=== EXERCISE MATERIAL ===
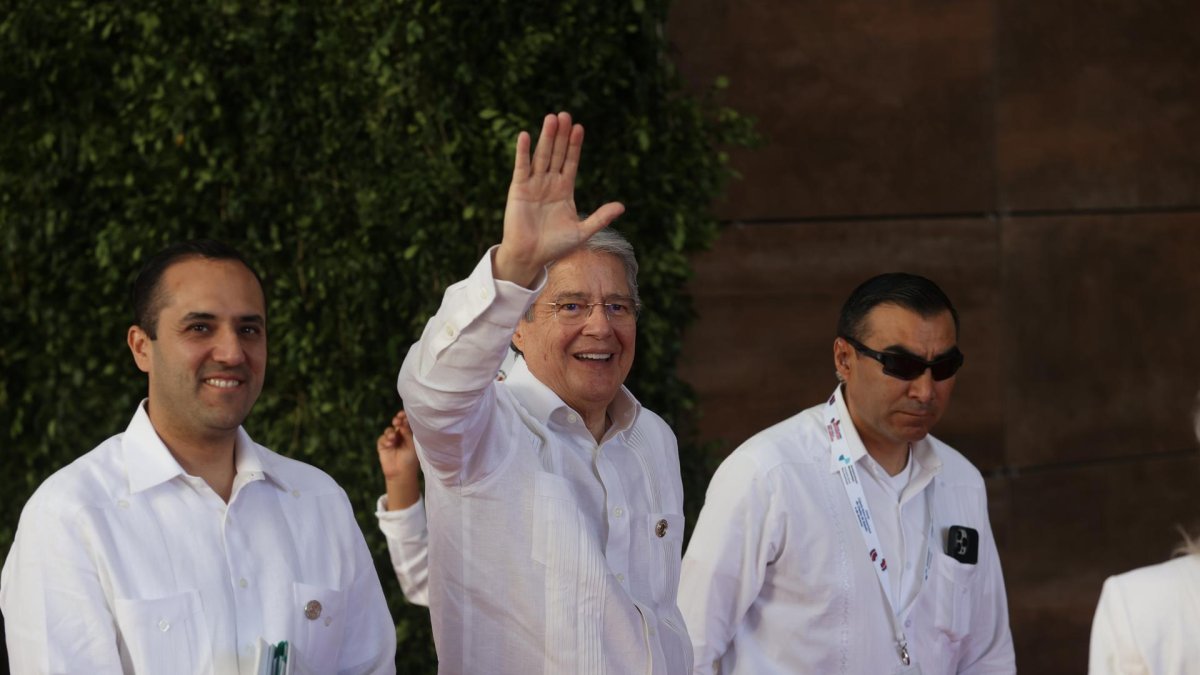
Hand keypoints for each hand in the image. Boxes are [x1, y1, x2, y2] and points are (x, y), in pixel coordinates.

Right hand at [377, 410, 420, 509]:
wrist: (402, 472)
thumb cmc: (410, 458)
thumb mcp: (412, 444)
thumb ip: (407, 432)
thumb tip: (403, 421)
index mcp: (409, 433)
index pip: (406, 422)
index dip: (404, 417)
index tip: (403, 414)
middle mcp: (400, 435)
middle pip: (397, 423)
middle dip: (397, 420)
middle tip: (397, 421)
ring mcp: (391, 439)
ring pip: (389, 430)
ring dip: (391, 432)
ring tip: (393, 438)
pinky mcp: (383, 445)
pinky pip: (382, 438)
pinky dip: (386, 440)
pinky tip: (390, 444)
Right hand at [494, 112, 624, 286]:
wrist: (531, 256)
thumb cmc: (555, 247)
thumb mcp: (582, 231)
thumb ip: (600, 217)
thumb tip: (622, 206)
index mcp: (564, 190)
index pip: (571, 162)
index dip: (575, 145)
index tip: (580, 128)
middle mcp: (549, 183)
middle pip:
===
• EXERCISE PROMPT:
Transcribe exactly, please, the lines from the one with "index dip: (404, 417)" to the last line of the entries above, ends included.

• RESULT OF THIS EXERCISE:
index dip: (404, 417)
index tip: (403, 414)
middle mcp: (400, 435)
middle pip: (397, 423)
middle dip: (397, 420)
middle tip: (397, 421)
ring mcp: (391, 439)
ring pip: (389, 430)
ring dip: (391, 432)
ring tip: (393, 438)
pinky mcp: (383, 445)
pinky pip: (382, 438)
pinky dip: (386, 440)
pinky tip: (390, 444)
Right hand at [494, 112, 624, 286]:
wrist: (531, 256)
thumb cmc: (555, 247)
thumb mcp: (582, 231)
thumb ip: (600, 217)
thumb tip: (622, 206)
index mcp: (564, 190)
index pip: (571, 162)
index dip: (575, 145)
index tip: (580, 128)
middle mcp: (549, 183)
middle pip:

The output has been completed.